**Passage provided**
================================
Estimating dependency relationships between variables is an important issue in statistics. Mutual information (MI) is a measure of dependency based on entropy [1,2], and corresponds to the quantity of shared information between two variables. It is largely used in network sciences, as it presents very interesting properties: it can be used without making hypothesis on the underlying distribution of the variables and is applicable on both discrete and continuous variables; it allows capturing both linear and non-linear dependencies, and it equals zero if two variables are independent of each other.

MI estimation methods were primarily developed for exclusively discrete or exclusively continuous variables [3-5], or for mixed-data (datasets that can include both discrete and continuous variables). In practice, complex variables containing both discrete and continuous values (discrete-continuous variables) are often present in real datasets, for example in cohort studies. A common type of discrete-continuous variable is continuous censored. Left-censoring typically occurs with biological measures originating from analytical tools with a lower limit of detection; values which fall below that limit cannot be estimated and are missing at the left side of the distribution. A few methods have been developed to handle specifically discrete-continuous data [6-9], but their effectiveness on the specific case of censored data has not yet been demonstrated.

We propose a new MI estimation method for censored variables, in the form of a correction for other estimators. This new method is based on the decomposition of the MI formula in order to handle the censoring status of the variables on one side, and the simultaneously continuous values of the variables on the other. This second part can be estimated by any MI estimator adapted for continuous data.

We constructed different simulation scenarios of pairs of correlated censored log-normal variables, by varying the censoring, correlation, and size of sample. We evaluated our correction on a few existing estimators previously developed for mixed [10] or discrete-continuous data [6, 7], and on a simpler Gaussian approximation method. We compared the selected estimators, with and without the correction, on these different simulation scenarios.
================================
**Listed records**
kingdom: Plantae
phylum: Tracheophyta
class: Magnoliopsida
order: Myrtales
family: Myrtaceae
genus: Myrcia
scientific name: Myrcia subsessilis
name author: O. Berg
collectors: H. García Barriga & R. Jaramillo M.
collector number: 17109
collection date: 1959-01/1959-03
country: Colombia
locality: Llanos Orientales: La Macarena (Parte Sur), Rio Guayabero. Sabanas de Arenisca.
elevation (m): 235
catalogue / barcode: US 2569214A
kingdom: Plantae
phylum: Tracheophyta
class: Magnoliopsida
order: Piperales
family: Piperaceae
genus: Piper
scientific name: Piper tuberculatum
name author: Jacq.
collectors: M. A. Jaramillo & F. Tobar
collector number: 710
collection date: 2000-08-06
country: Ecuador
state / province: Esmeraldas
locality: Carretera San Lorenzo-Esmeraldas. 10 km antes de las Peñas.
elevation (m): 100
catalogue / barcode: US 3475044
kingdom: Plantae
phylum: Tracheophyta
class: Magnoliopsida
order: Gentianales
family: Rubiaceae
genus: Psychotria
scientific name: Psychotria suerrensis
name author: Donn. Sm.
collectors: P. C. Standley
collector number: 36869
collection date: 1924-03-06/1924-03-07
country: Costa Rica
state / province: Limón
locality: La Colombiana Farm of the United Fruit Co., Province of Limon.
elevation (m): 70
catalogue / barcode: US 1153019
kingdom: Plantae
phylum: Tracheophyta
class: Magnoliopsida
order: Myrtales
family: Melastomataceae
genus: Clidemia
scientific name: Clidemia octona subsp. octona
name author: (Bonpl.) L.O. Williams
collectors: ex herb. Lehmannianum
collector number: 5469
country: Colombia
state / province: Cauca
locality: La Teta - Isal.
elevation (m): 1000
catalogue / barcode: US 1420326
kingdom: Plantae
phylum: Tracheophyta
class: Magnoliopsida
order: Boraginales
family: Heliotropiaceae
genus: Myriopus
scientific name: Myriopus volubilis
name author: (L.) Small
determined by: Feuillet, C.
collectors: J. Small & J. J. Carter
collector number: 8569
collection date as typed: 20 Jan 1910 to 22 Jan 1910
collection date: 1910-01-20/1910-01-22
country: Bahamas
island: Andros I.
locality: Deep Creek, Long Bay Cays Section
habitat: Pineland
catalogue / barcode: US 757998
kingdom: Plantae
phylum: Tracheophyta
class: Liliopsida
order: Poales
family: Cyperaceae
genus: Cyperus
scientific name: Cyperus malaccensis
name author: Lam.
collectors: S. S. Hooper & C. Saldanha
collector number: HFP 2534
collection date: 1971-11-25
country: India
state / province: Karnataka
================================
**Task statement**
Please answer from the passage on mutual information: with what kind of measures does left-censoring typically occur?

**Solved exercise**
Biological measures from analytical tools with a lower limit of detection.